Yah, dia menuduh merek tersebut menjual merchandise dengan namanya tanpa persetujuannya.
Inilah semua yang perlu Anda ketahui tentang tuduhan yang dilontarkan oleh Bieber itu.
Konteks
Mengapa artikel ini penting?
Merek pakaian dan penyanyi pop ini pernah berkolaborasi sekali di masa lalu. H&M pernah menjual salah satu merchandise tur konser Bieber beberapa tahun lalu.
Saat ini, merek tersebut menjual serangkaian koleksi yang mencakup sweater, hoodie, dan T-shirt, yang semuanya menampilkan lirik, rupa, dan branding penyanyi tersebut. Bieber keberatan dengan penjualan merchandise itu, menyebutnya "sampah".
Detail
Apa yang dikatakan penyanyi 'Purpose' ini?

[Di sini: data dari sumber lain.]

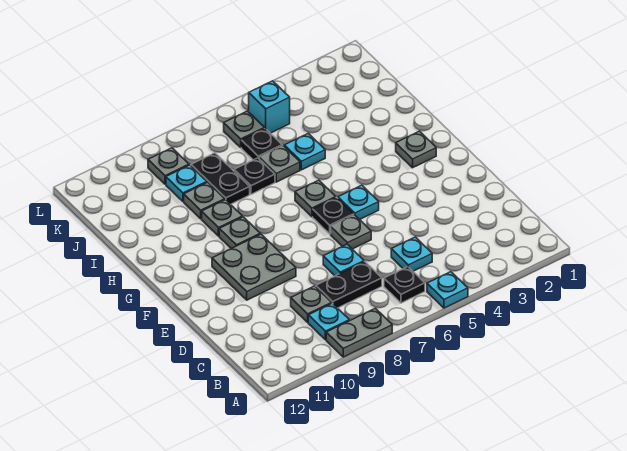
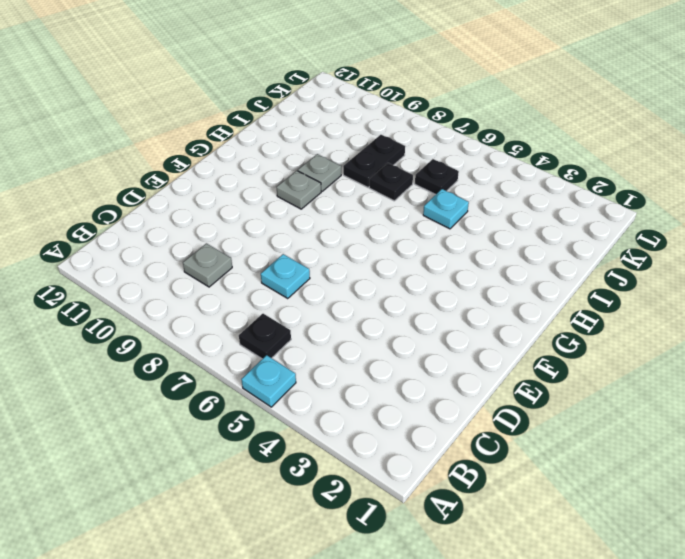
none -> grey plate A8:A9 level 1
none -> cyan plate B9 level 1
none -> cyan plate C5 level 1

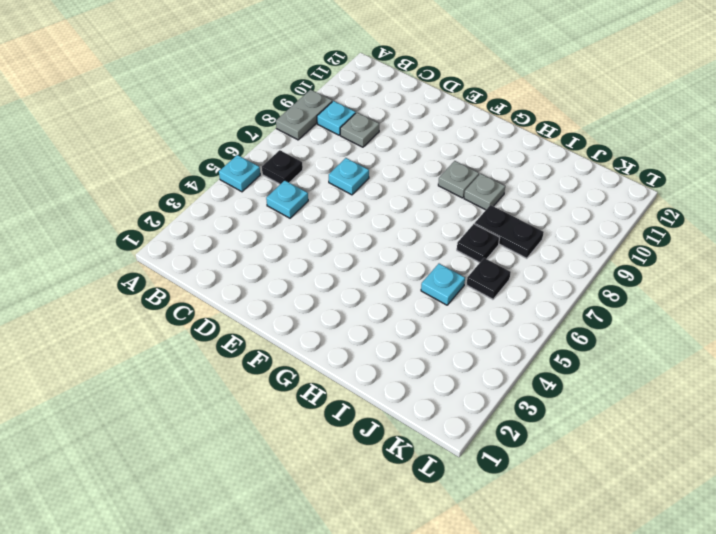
none -> black plate C7:C8 level 1
none -> grey plate E6 level 1
none -> grey plate E9:F10 level 1

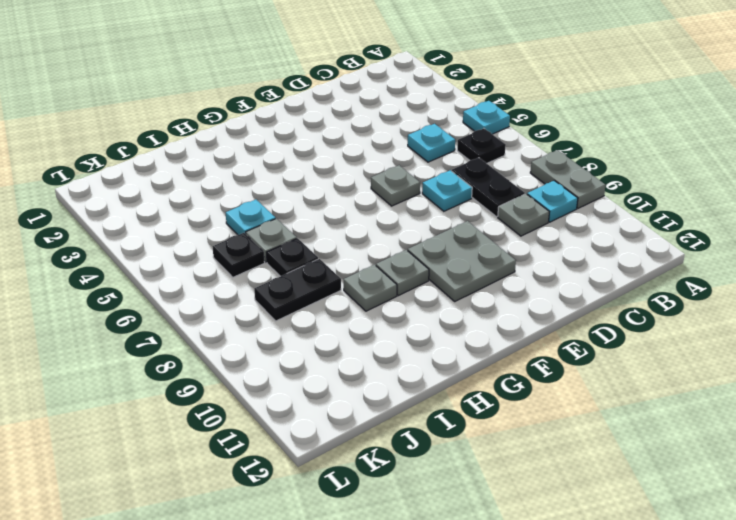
none -> cyan plate F5 level 1
none -> black plate F6 level 1
none -> grey plate G2 level 1

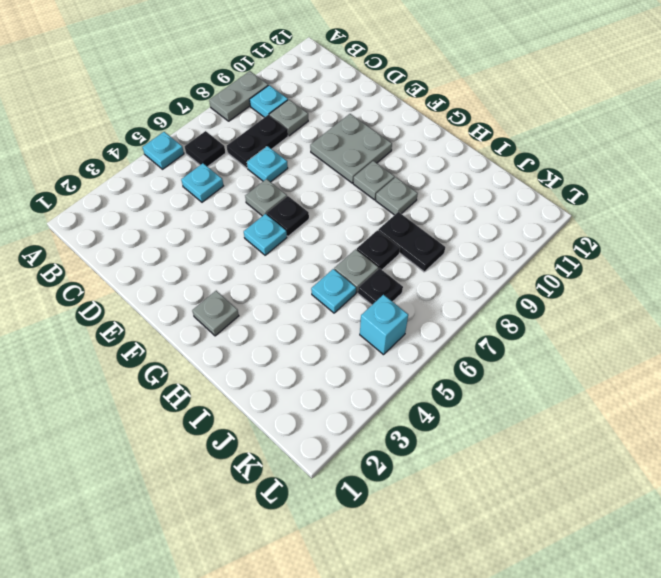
none -> grey plate G6 level 1
none -> grey plate I9 level 1
none -> cyan plate J9 level 1

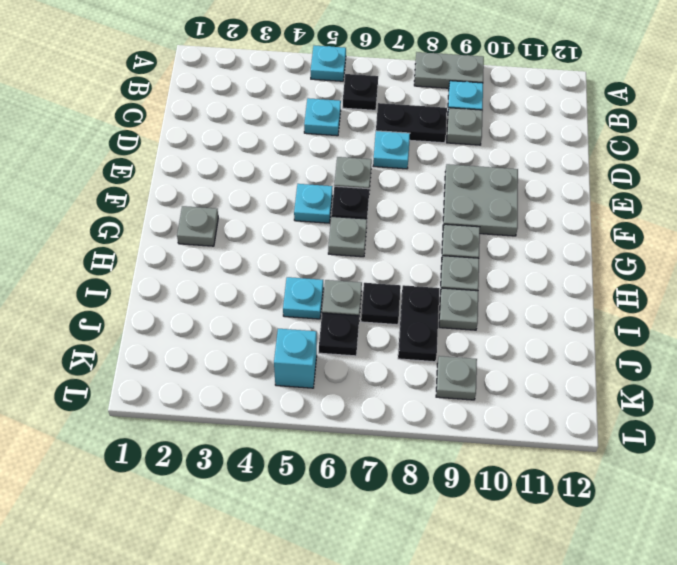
none -> cyan plate J9 level 1
none -> grey plate K6 level 1

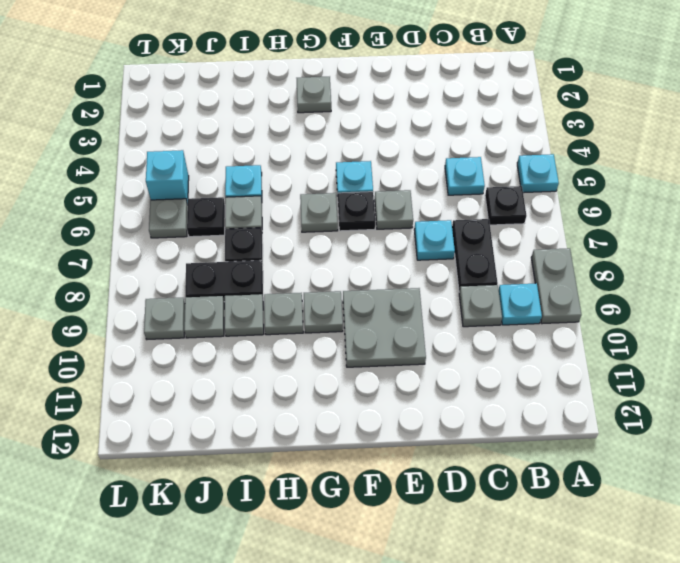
grey plate J9 level 1 -> cyan plate J9 level 1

Melalui Instagram pada hari Senin, Bieber memposting beberapa Story yang menasihati para penggemarnya agar tidak membeli merchandise yang telah dijual oleh H&M.
"Saya tidak menyetujui koleksi merchandise apa pun yang mereka taruh di H&M...semua tanpa izin dan persetujuan saya astaga. Saya tidak akan membelinya jika saya jadi Anda, (sic)" tulisnya, menyebutnya "sampah" di Story lain.
Detail
H&M mengklaim telah meminta persetujuan
Menurut laporan media yang mengutip perwakilan dari H&M, merek pakaian tersebut, dalam pembelaannya, mengatakan bahwa sebelum merilis koleksinya, mereka mengikuti prosedur persetujuan yang tepat.
Sementara itu, merek tersebut sedang berjuang dengan penjualan yang lemah akhir-akhir ini. Namun, pihaknya menargetkan menggandakan penjualannya dalam tujuh hingga delapan tahun ke depan, pada akhir tahun 2030.
Detail
H&M sering terlibat di tengah-tengah kontroversi
Merek pakaian ini bukanlah pihak baru dalam kontroversi. Sebelum Bieber menuduh bahwa merchandise tersebut dirilis tanpa meminta persetujuannya, merek tersebut mengalami kesulitan atas moral dan etika terkait perlakuan terhadap karyawannya.
Berbagai laporan online di masa lalu menuduh mereka melanggar undang-undang perburuhan karyawannya di provinsi Xinjiang, Tiongkok.